— ACTIVITY —
Copy the rows word for word, beginning with the first line and continuing through the line that contains "378.0], [0, 0, 1]] dist [0.141989, -0.357799]", including that line.

— DATA SHOWN —
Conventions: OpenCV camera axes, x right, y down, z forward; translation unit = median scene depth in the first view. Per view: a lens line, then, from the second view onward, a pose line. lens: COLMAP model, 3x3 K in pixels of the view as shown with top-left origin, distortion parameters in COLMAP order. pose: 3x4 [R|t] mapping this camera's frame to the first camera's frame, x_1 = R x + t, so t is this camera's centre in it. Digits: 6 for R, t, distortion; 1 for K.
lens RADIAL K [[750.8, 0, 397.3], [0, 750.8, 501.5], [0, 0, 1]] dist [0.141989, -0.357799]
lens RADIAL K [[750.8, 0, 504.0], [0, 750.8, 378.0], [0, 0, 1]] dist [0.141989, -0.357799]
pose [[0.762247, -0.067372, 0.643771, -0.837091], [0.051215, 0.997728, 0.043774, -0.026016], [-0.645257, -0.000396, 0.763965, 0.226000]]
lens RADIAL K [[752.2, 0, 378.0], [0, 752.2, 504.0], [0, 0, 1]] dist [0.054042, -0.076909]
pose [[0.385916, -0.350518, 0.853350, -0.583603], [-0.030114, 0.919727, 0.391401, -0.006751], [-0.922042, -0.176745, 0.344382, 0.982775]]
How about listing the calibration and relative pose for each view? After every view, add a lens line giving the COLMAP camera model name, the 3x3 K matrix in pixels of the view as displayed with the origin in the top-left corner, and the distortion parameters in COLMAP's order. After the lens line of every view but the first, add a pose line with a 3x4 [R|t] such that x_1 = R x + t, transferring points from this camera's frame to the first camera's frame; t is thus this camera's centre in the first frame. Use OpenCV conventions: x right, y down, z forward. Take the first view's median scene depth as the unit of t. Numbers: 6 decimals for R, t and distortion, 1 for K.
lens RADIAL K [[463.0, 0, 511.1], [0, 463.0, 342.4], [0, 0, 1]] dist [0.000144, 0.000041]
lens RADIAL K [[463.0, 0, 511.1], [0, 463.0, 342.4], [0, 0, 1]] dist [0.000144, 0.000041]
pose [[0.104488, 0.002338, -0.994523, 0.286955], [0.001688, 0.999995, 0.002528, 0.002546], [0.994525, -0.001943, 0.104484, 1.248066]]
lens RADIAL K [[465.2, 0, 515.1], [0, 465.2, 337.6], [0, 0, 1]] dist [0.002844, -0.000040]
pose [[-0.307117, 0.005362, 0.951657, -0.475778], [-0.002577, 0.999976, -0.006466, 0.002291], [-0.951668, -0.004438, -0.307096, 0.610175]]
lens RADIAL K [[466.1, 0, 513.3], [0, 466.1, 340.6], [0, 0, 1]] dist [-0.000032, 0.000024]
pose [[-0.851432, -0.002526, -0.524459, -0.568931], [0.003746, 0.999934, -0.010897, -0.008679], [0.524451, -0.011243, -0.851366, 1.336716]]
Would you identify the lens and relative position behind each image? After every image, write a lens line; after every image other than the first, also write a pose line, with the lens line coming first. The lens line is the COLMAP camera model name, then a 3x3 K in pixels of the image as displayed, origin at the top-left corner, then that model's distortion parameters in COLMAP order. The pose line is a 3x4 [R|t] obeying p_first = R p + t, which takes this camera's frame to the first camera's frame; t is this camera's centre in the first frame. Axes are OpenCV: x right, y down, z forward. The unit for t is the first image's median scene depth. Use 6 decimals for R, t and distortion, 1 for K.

— EXPECTED OUTPUT —
Conventions: OpenCV camera axes, x right, y down, z forward; translation unit = median scene depth in the first view. Per view: a lens line, then, from the second view onward, a pose line. lens: COLMAP model, 3x3 K in pixels of the view as shown with top-left origin, distortion parameters in COLMAP order. pose: 3x4 [R|t] mapping this camera's frame to the first camera's frame, x_1 = R x + t, so t is this camera's centre in it. Digits: 6 for R, t, distortion; 1 for K.
lens RADIAL K [[750.8, 0, 397.3], [0, 750.8, 501.5], [0, 0, 1]] dist [0.141989, -0.357799]
lens RADIAL K [[750.8, 0, 504.0], [0, 750.8, 378.0], [0, 0, 1]] dist [0.141989, -0.357799]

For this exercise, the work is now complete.